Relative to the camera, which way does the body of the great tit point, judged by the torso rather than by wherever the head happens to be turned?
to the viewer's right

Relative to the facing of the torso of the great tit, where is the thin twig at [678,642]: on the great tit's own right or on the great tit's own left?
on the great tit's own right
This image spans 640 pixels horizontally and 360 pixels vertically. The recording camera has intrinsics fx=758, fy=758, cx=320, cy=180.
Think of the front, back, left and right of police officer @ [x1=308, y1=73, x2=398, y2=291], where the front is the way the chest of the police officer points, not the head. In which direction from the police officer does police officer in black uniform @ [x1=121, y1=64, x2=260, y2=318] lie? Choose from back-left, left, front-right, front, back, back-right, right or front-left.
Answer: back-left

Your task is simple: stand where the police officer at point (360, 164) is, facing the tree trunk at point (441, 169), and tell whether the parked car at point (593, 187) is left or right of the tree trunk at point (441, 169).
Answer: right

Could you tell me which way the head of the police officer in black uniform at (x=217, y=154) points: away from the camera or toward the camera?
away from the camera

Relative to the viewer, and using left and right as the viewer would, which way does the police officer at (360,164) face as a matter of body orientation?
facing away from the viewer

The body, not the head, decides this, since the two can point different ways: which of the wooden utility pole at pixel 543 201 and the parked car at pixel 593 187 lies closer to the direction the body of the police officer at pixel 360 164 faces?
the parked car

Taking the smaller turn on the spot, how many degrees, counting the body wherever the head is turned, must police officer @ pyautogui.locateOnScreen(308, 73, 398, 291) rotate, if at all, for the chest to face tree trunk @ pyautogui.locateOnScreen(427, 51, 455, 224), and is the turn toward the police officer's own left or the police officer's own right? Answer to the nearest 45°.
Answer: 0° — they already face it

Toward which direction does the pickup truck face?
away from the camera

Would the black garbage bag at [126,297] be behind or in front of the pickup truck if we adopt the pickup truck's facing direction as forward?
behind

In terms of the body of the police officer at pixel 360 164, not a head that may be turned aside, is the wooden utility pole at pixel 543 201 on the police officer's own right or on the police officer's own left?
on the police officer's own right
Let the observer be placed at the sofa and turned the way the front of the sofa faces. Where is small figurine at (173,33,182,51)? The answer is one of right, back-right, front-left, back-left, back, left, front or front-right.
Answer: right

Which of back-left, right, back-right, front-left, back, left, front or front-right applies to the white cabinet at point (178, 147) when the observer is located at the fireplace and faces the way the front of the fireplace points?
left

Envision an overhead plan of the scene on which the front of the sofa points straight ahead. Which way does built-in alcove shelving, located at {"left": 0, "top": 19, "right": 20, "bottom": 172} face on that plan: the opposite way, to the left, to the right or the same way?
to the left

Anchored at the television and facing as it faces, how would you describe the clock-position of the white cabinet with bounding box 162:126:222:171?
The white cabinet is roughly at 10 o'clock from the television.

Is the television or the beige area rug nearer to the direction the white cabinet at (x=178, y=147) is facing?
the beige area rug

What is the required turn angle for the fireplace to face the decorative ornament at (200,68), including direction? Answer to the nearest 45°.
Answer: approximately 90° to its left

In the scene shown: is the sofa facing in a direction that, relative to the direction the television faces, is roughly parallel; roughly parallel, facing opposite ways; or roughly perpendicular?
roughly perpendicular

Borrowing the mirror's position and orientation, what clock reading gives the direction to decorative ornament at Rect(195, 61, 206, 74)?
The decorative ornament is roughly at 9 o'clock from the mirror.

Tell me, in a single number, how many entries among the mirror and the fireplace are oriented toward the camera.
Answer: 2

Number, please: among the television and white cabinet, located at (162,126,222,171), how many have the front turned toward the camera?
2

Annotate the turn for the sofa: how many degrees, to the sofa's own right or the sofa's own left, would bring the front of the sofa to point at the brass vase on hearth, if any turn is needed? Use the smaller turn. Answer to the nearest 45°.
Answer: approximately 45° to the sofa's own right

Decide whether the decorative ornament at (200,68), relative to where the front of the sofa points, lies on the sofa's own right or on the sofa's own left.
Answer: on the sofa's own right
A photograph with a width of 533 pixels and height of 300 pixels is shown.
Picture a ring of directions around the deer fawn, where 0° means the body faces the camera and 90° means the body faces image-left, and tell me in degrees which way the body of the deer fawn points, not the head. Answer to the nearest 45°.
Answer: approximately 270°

→ **Work instruction**: Repeat back all entries verbatim.

→ **Finished task**:
Relative to the camera, which way does the body of the great tit point, judged by the torso rather than by wherever the head happens to be turned?
to the viewer's right

Relative to the facing of the torso of the great tit, where is the thin twig at [678,642]: on the great tit's own right or on the great tit's own left?
on the great tit's own right
This image spans 640 pixels horizontally and 360 pixels vertically. The recording camera has intrinsics fx=758, fy=758, cx=320, cy=180.
Think of the front, back, left and right of police officer @ [x1=308, y1=73, x2=398, y2=291], where the front is the way the chest of the police officer points, not the head. In which direction from the police officer does police officer in black uniform @ [x1=121, y1=64, x2=260, y2=318] lie? Choose from back-left, left, front-right, front, back, back-right, right or front-left.
Answer: back-left

Your task is simple: stand where the police officer at point (360, 164) is, facing the tree trunk at point (441, 169), and tell whether the parked car at point (593, 187) is left or right of the tree trunk at point (441, 169).
Answer: right

Could you tell me which way the head of the police officer in black uniform at (x=217, y=154) points: away from the camera or toward the camera?
away from the camera

Relative to the viewer, and using left and right as the viewer would, which way does the police officer at (360,164) face as a matter of body orientation?
facing away from the viewer

The body, not the head, decides this, since the two can point different ways: which of the wooden utility pole at pixel 543 201 and the parked car at pixel 593 187 lies closer to the direction the body of the police officer at pixel 360 164 faces?
the parked car

Taking the smaller turn on the spot, how many degrees, counting the body wherever the head is turned, must police officer @ pyautogui.locateOnScreen(308, 73, 398, 291) rotate, if at all, for the chest to face tree trunk @ pyautogui.locateOnScreen(427, 51, 455, 224), and is the turn toward the police officer's own left or the police officer's own right? Answer to the nearest 45°.
Answer: 0° — they already face it

Toward which direction does the pickup truck face?
away from the camera

Would the black garbage bag at [126,297] be behind or in front of the pickup truck if we adopt the pickup truck's facing direction as forward?
behind

In terms of the body of the police officer at pixel 360 164, not a head that may be turned aside, is the wooden utility pole at pixel 543 201 on the police officer's own right or on the police officer's own left?
on the police officer's own right
Let the observer be placed at the sofa and turned the way the front of the sofa faces. Where is small figurine at (173,33,182,51)? The answer is one of right, back-right, front-left, back-left, back, left, front or front-right.
Answer: right

Which of back-left, right, back-right, front-left, back, left, front or front-right applies to the white cabinet at point (178, 147) when the observer is located at the fireplace and faces the way the front of the fireplace points?
left

Envision an overhead plan of the scene on which the front of the sofa points straight ahead. Which way does built-in alcove shelving, located at {"left": 0, "top": 19, "right": 20, "bottom": 172} face on that plan: the opposite way, to the left, to the right or the same way?
to the left

Anchored at the television and facing as it faces, how would you describe the clock-position of the white cabinet with bounding box 162:126:222:171?
The white cabinet is roughly at 10 o'clock from the television.

Is the television or the beige area rug nearer to the direction the white cabinet at (x=178, y=147) is facing?
the beige area rug

What is the required turn angle for the fireplace to face the decorative ornament at (200,68), including direction? Answer to the nearest 45°.
Answer: approximately 90° to its left

In the scene shown: is the sofa facing in a direction that, relative to the direction the television faces, is roughly parallel; roughly parallel, facing opposite ways; or roughly perpendicular?
roughly perpendicular

Borrowing the mirror's position and orientation, what clock reading gives the direction to decorative ornament at Rect(195, 61, 206, 74)?
The decorative ornament is roughly at 9 o'clock from the mirror.

Tell me, in a single number, how many entries among the mirror and the fireplace are oriented toward the camera.
Answer: 2

Number, please: among the television and white cabinet, located at (162,126,222,171), how many have the front turned toward the camera?
2

Annotate the turn for the sofa: how many degrees, to the sofa's own right or the sofa's own left, would bring the front of the sofa to point at the brass vase on hearth, if any turn is needed? Use the smaller turn. Answer to the nearest 45°.
Answer: approximately 45° to the sofa's own right

Decide whether the decorative ornament at (200,68), relative to where the front of the sofa points, lies on the sofa's own right or on the sofa's own left.
Answer: on the sofa's own right
A photograph with a width of 533 pixels and height of 300 pixels is shown.
Picture a ring of directions around the deer fawn, where 0° means the body faces the camera and 90° means the body faces image-left, and tell me in degrees which way the body of the deer fawn points, not the head. Answer to the nearest 45°.
Answer: approximately 270°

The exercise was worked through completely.